Yes, I'll take water.

Me too. With a slice of lemon.

After that poem in the The Atlantic . . .
It makes you wonder.

Oh, she's had it easy all right.

She should come out and state the disability.
She actually is very dishonest.

I met her once at AWP. Tiny thing. Limps a little.
I mean not really noticeable.

What are you going to have?

I can't decide.

How can she write like she's writing
for the whole group? I mean c'mon.

It's kind of gross. It's kind of offensive. It's kind of
a commodification of the subaltern identity.

Should we have wine? Let's have something light.
It makes you wonder how she lives with herself,
with her tokenism. And such narcissism.

I wouldn't mind. I wouldn't mind.
I would commodify and run.

She's had it easy.

I can't stand political poetry.

She doesn't even write about it critically.
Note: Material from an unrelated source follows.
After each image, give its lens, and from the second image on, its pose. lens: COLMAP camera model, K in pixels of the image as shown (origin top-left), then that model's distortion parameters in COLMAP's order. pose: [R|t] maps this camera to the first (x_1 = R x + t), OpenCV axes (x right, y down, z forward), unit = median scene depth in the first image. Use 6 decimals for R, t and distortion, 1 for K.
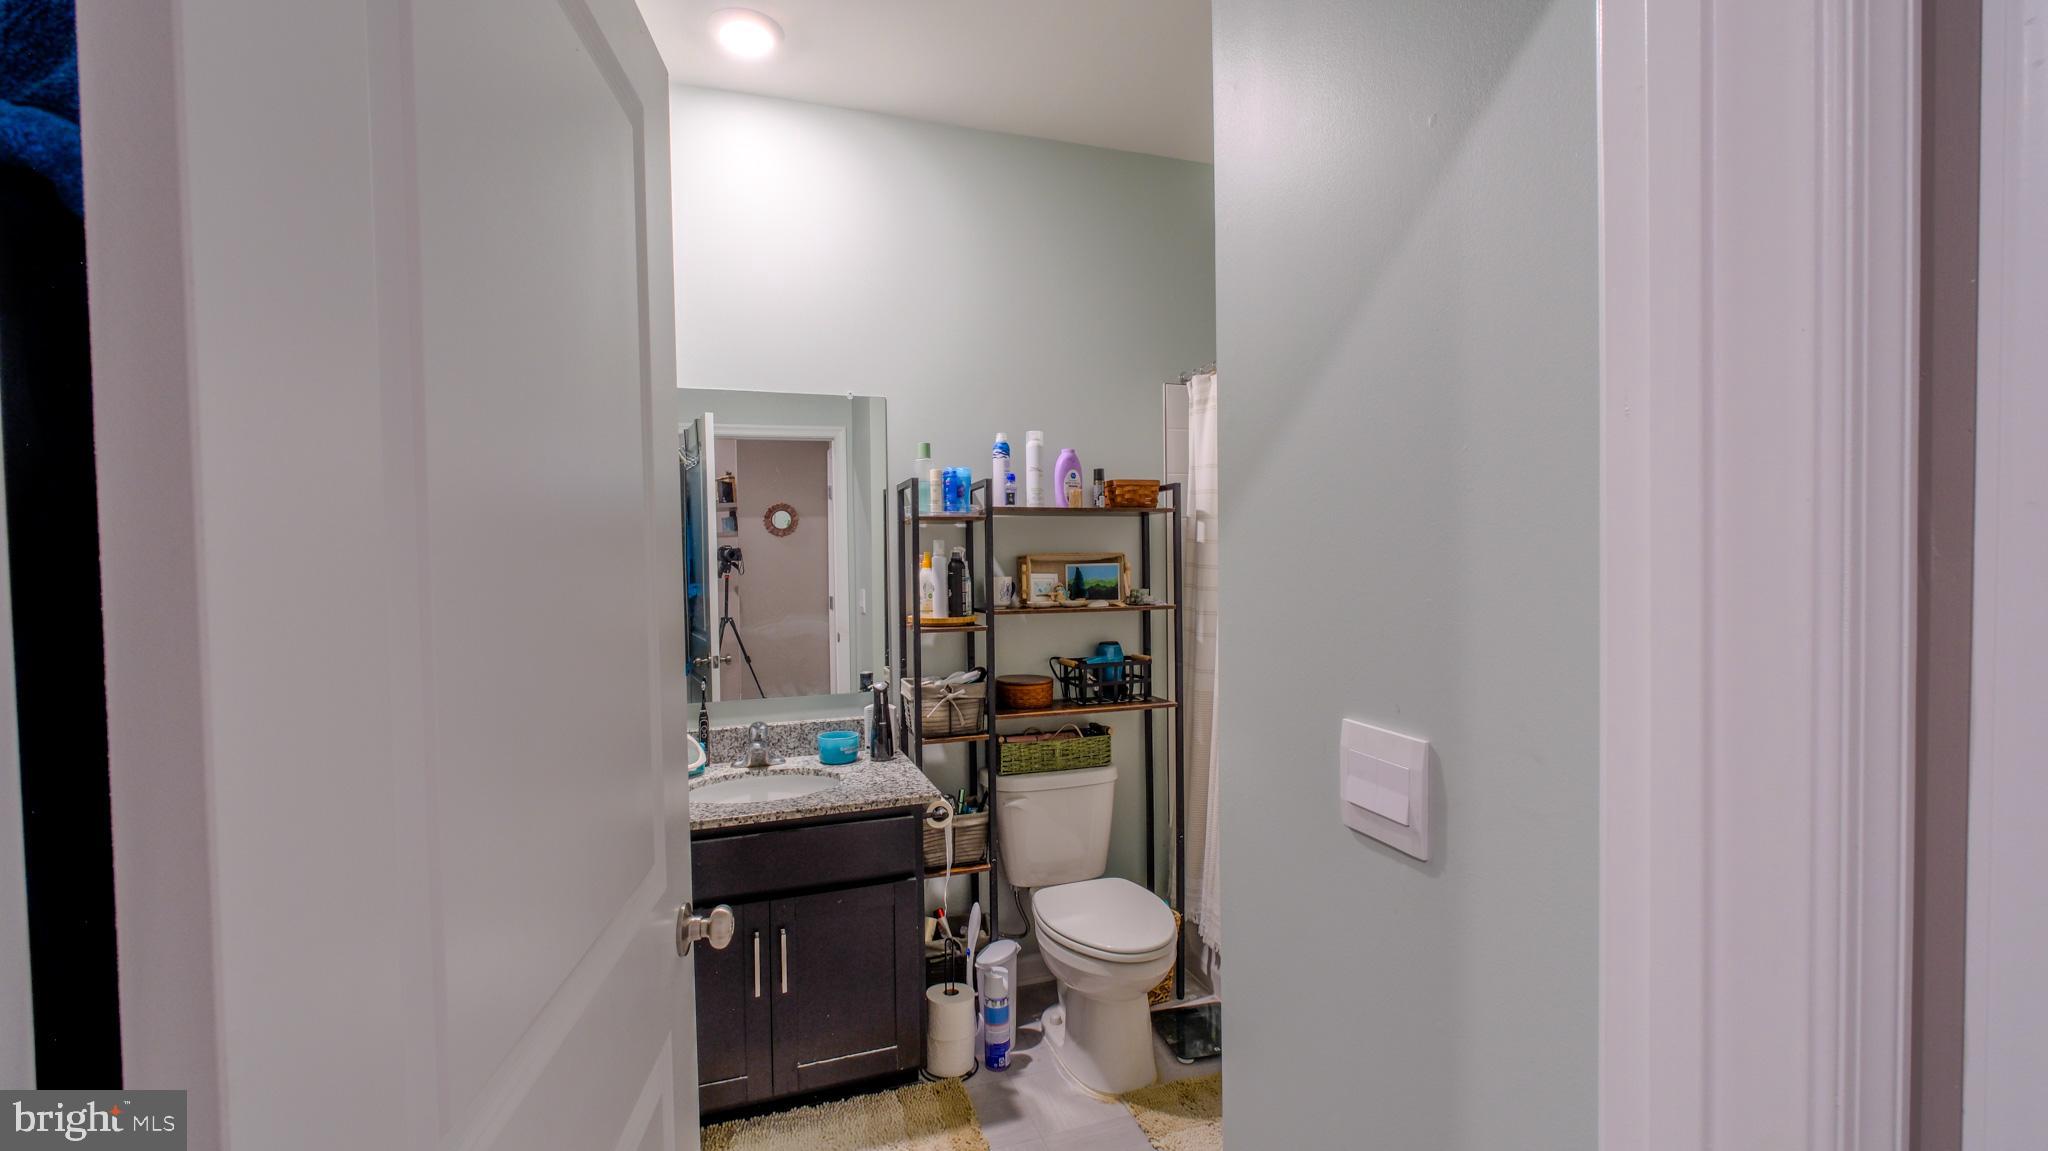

You would think, if it really concerns her,
she would write an article or something.

I heard she's not that smart. My friend was in
class with her at FSU and he said actually
she's not that smart.

I believe it. I mean the kind of language
she uses, so simple, elementary. It's like
am I in a poem or . . . ?

My friend said she actually believes
her poems have speakers.

Oh, that's rich. I'm sorry but if the book
is called amputee and you're an amputee
then you are the speaker. That's so funny.

So New Criticism.

Really I don't like her work at all. I find it,
well, lacking.

* * *

THE VILLANELLE TAKES A STAND

I am so sick of reading poems by people
who must be bored in their homes
about soldiers with their legs blown off

and how sorry the people feel for them
and how awful America is and rotten.
I am so sick of reading poems by people

who have their civil rights and say, Yes,
I feel your pain
before they pull
a short night for a long poem about legs

blown into ditches and across streets
and under trees as the soldiers
come to Walter Reed to find a poem

in a magazine that reads You're
nothing now, Good as dead, What a pity
is your country
by a poet whose legs

are attached at the hip and knee
who is drinking chamomile tea.
I am so sick of reading these poems
by the patricians of poetry.

*from Jillian Weise's book The Amputee's Guide to Sex

 

Jillian Weise is the author of the poetry collection The Amputee's Guide to Sex and the novel The Colony. Her work has appeared in The Atlantic Monthly, The New York Times and Tin House, among others. She was a poetry fellow at the Fine Arts Work Center in Provincetown and a Fulbright fellow in Tierra del Fuego, Argentina before joining the faculty at Clemson University.